Page-level text extractions:
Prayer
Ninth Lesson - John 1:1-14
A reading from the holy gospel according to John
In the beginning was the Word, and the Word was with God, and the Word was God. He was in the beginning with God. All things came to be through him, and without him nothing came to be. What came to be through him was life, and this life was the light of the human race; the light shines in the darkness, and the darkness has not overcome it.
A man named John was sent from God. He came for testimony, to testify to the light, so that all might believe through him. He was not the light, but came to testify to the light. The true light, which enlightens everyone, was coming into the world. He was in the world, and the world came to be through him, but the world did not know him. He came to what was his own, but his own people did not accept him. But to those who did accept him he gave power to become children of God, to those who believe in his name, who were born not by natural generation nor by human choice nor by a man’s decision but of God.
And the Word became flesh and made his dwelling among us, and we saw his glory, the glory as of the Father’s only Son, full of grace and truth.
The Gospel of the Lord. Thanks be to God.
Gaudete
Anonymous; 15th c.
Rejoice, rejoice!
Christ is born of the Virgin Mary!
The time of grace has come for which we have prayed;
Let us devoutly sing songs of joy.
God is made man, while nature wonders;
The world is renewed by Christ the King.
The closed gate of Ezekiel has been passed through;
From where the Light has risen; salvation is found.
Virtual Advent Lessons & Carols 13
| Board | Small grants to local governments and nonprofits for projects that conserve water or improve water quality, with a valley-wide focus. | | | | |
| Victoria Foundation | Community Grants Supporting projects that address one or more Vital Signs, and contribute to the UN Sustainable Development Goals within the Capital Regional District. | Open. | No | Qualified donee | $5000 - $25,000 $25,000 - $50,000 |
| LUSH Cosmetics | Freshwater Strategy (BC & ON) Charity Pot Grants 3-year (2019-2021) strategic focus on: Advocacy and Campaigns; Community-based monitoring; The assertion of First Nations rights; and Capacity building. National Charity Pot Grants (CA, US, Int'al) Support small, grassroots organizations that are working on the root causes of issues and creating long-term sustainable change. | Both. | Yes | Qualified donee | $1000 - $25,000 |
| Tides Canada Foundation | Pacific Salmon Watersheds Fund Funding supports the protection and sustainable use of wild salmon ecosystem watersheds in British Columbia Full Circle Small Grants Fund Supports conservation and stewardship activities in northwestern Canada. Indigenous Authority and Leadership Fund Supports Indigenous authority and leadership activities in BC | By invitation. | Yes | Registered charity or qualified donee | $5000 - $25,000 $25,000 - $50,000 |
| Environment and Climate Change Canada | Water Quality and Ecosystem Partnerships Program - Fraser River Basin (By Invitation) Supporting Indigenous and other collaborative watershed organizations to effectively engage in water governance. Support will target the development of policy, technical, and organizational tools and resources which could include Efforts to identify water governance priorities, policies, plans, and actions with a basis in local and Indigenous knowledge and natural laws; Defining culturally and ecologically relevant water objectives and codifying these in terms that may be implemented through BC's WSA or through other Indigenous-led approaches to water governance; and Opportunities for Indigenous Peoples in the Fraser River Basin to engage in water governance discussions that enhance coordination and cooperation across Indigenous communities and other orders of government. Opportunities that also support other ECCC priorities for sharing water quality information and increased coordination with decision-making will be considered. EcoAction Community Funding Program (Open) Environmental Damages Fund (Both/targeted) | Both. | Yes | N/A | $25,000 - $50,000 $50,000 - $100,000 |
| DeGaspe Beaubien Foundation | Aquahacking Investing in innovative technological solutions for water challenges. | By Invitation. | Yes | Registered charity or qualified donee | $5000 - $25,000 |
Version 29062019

- **Task prompt**
Word for word, write out each of the records shown above.

- **Written response**
Prayer
Ninth Lesson - John 1:1-14
A reading from the holy gospel according to John
In the beginning was the Word, and the Word was with God, and the Word was God. He was in the beginning with God. All things came to be through him, and without him nothing came to be. What came to be through him was life, and this life was the light of the human race; the light shines in the darkness, and the darkness has not overcome it.
A man named John was sent from God. He came for testimony, to testify to the light, so that all might believe through him. He was not the light, but came to testify to the light. The true light, which enlightens everyone, was coming into the world. He was in the world, and the world came to be through him, but the world did not know him. He came to what was his own, but his own people did not accept him. But to those who did accept him he gave power to become children of God, to those who believe in his name, who were born not by natural generation nor by human choice nor by a man’s decision but of God.
And the Word became flesh and made his dwelling among us, and we saw his glory, the glory as of the Father’s only Son, full of grace and truth.
The Gospel of the Lord. Thanks be to God.
Gaudete
Anonymous; 15th c.
Rejoice, rejoice!
Christ is born of the Virgin Mary!
The time of grace has come for which we have prayed;
Let us devoutly sing songs of joy.
God is made man, while nature wonders;
The world is renewed by Christ the King.
The closed gate of Ezekiel has been passed through;
From where the Light has risen; salvation is found.
Virtual Advent Lessons & Carols 13
| Board | Small grants to local governments and nonprofits for projects that conserve water or improve water quality, with a valley-wide focus. | | | | |
| Victoria Foundation | Community Grants Supporting projects that address one or more Vital Signs, and contribute to the UN Sustainable Development Goals within the Capital Regional District. | Open. | No | Qualified donee | $5000 - $25,000 $25,000 - $50,000 |
| LUSH Cosmetics | Freshwater Strategy (BC & ON) Charity Pot Grants 3-year (2019-2021) strategic focus on: Advocacy and Campaigns; Community-based monitoring; The assertion of First Nations rights; and Capacity building. National Charity Pot Grants (CA, US, Int'al) Support small, grassroots organizations that are working on the root causes of issues and creating long-term sustainable change. | Both. | Yes | Qualified donee | $1000 - $25,000 |
| Tides Canada Foundation | Pacific Salmon Watersheds Fund Funding supports the protection and sustainable use of wild salmon ecosystem watersheds in British Columbia Full Circle Small Grants Fund Supports conservation and stewardship activities in northwestern Canada. Indigenous Authority and Leadership Fund Supports Indigenous authority and leadership activities in BC | By invitation. | Yes | Registered charity or qualified donee | $5000 - $25,000 $25,000 - $50,000 |
| Environment and Climate Change Canada | Water Quality and Ecosystem Partnerships Program - Fraser River Basin (By Invitation) Supporting Indigenous and other collaborative watershed organizations to effectively engage in water governance. Support will target the development of policy, technical, and organizational tools and resources which could include Efforts to identify water governance priorities, policies, plans, and actions with a basis in local and Indigenous knowledge and natural laws; Defining culturally and ecologically relevant water objectives and codifying these in terms that may be implemented through BC's WSA or through other Indigenous-led approaches to water governance; and Opportunities for Indigenous Peoples in the Fraser River Basin to engage in water governance discussions that enhance coordination and cooperation across Indigenous communities and other orders of government. Opportunities that also support other ECCC priorities for sharing water quality information and increased coordination with decision-making will be considered. EcoAction Community Funding Program (Open) Environmental Damages Fund (Both/targeted) | Both. | Yes | N/A | $25,000 - $50,000 $50,000 - $100,000 |
| DeGaspe Beaubien Foundation | Aquahacking Investing in innovative technological solutions for water challenges. | By Invitation. | Yes | Registered charity or qualified donee | $5000 - $25,000 |
Version 29062019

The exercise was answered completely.